→ **PROBLEM TO SOLVE**: List everything from the line containing "An Azure Resource" down to the line containing "RPO indicates the" as a numbered list, and leave out the blank lines.

=== Section Start ===

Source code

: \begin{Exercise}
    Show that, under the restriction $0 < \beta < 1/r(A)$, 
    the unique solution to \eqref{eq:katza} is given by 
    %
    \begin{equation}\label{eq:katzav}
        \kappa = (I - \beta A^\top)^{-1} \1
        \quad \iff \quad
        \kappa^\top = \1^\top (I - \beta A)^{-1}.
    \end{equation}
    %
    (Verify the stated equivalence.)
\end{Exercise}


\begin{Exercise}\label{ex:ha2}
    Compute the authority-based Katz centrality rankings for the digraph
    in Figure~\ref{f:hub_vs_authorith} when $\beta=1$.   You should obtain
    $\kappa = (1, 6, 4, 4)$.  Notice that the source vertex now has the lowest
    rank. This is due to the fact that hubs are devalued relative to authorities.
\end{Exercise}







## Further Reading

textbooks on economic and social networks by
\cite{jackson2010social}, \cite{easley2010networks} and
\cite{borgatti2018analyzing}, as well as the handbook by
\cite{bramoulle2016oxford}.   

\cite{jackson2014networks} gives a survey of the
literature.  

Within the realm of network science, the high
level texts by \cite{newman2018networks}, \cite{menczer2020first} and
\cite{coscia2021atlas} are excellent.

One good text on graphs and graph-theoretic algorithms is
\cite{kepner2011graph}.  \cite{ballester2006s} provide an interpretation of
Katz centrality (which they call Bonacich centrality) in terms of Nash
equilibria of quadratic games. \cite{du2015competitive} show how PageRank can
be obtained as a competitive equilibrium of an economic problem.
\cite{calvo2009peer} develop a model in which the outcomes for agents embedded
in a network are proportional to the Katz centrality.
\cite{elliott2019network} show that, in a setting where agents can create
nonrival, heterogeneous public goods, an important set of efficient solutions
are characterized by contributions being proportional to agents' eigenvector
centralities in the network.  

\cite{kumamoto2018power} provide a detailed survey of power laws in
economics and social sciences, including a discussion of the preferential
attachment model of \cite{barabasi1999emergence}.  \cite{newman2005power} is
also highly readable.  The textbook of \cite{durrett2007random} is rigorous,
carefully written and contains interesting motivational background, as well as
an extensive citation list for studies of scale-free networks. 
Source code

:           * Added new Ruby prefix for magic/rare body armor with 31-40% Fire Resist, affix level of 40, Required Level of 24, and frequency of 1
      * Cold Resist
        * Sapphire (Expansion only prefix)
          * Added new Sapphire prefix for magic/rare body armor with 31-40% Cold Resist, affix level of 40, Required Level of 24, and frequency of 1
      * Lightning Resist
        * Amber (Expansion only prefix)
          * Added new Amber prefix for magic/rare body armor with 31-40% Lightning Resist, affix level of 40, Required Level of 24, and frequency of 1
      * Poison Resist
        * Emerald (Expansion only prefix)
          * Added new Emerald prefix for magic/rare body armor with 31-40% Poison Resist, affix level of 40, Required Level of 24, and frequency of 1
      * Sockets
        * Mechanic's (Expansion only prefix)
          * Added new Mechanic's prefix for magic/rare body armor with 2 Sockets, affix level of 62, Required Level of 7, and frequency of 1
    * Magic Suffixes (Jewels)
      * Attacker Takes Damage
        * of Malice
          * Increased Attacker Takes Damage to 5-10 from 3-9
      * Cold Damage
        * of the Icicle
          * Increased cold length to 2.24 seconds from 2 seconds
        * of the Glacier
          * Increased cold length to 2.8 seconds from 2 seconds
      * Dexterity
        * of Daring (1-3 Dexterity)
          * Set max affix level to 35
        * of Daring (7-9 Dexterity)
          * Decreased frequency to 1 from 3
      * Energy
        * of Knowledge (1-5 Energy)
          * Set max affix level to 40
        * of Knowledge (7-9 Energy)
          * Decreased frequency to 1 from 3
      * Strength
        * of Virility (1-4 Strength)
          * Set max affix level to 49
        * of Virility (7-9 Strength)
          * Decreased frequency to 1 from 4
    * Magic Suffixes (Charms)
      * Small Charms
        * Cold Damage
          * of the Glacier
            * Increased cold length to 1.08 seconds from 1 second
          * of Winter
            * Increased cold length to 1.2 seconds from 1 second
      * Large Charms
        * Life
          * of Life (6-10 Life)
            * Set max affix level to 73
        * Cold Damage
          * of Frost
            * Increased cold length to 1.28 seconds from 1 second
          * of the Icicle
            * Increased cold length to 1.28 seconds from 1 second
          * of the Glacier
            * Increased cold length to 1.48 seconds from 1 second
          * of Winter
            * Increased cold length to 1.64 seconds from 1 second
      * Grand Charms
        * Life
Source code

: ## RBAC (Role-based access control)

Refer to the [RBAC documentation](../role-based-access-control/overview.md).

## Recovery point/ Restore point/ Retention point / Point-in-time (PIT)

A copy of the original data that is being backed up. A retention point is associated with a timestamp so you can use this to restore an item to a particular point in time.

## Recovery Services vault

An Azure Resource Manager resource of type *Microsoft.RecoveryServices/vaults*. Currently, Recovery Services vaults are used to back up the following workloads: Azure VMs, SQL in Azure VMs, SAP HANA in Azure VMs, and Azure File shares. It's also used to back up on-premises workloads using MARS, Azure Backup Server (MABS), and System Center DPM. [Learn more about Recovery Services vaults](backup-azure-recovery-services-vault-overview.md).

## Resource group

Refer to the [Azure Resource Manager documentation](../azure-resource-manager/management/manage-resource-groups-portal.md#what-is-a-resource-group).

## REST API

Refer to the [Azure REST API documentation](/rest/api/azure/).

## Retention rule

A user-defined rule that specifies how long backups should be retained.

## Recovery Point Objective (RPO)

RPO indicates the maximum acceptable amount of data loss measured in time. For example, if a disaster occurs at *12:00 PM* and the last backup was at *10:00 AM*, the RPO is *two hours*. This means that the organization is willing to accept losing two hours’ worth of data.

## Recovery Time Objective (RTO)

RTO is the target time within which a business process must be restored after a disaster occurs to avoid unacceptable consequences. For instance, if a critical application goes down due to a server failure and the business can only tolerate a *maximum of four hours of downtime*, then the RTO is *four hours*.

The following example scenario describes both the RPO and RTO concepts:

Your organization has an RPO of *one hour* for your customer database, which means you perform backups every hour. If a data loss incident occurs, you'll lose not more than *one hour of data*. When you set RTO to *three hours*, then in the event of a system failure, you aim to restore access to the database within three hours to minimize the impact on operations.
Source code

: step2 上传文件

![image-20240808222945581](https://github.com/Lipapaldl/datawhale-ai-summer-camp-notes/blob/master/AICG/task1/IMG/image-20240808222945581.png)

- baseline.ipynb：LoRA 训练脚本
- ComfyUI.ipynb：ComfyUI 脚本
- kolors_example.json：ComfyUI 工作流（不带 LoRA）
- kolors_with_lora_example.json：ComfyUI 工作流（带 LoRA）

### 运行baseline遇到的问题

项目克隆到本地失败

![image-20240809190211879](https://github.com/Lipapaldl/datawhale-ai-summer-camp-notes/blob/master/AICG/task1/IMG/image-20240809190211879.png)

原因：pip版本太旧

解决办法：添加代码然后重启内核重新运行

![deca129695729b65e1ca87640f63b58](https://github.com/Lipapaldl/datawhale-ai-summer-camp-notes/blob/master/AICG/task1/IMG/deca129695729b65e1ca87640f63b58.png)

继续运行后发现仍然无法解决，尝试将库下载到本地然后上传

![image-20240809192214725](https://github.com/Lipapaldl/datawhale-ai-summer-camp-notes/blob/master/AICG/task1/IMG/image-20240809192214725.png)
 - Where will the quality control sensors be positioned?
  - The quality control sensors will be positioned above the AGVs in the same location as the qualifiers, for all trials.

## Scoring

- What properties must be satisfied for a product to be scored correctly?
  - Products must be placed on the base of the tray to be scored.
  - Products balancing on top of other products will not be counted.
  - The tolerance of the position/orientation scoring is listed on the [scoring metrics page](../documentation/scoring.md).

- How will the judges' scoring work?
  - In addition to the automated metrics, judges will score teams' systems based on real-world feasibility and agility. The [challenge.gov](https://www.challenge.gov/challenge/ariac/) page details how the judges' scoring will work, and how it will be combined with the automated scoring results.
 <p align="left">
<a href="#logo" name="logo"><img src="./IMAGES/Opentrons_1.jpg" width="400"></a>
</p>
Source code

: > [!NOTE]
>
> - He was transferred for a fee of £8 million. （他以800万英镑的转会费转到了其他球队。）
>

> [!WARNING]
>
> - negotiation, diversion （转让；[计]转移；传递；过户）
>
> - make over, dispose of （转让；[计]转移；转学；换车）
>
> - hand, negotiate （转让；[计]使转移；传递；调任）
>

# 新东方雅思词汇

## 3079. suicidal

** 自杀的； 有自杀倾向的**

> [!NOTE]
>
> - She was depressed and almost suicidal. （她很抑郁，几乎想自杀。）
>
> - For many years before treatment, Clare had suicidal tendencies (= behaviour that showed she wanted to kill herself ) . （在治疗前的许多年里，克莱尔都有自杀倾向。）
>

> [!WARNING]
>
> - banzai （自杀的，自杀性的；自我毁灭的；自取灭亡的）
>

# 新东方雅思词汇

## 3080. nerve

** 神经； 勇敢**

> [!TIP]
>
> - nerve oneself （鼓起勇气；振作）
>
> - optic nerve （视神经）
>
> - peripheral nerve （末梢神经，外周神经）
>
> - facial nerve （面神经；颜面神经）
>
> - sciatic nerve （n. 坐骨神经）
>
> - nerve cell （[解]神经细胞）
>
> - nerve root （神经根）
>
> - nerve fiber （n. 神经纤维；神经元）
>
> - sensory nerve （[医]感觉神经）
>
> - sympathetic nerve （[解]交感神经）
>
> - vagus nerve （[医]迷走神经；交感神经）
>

=== Section End ===

→ **OUTPUT BELOW**:
1. An Azure Resource Manager resource of type *Microsoft.RecoveryServices/vaults*. Currently, Recovery Services vaults are used to back up the following workloads: Azure VMs, SQL in Azure VMs, SAP HANA in Azure VMs, and Azure File shares. It's also used to back up on-premises workloads using MARS, Azure Backup Server (MABS), and System Center DPM. [Learn more about Recovery Services vaults](backup-azure-recovery-services-vault-overview.md).
2. ## Resource group
3. Refer to the [Azure Resource Manager documentation](../azure-resource-manager/management/manage-resource-groups-portal.md#what-is-a-resource-group).
4. ## REST API
5. Refer to the [Azure REST API documentation](/rest/api/azure/).
6. ## Retention rule
7. A user-defined rule that specifies how long backups should be retained.
8. ## Recovery Point Objective (RPO)
9. RPO indicates the maximum acceptable amount of data loss measured in time. For example, if a disaster occurs at *12:00 PM* and the last backup was at *10:00 AM*, the RPO is *two hours*. This means that the organization is willing to accept losing two hours’ worth of data.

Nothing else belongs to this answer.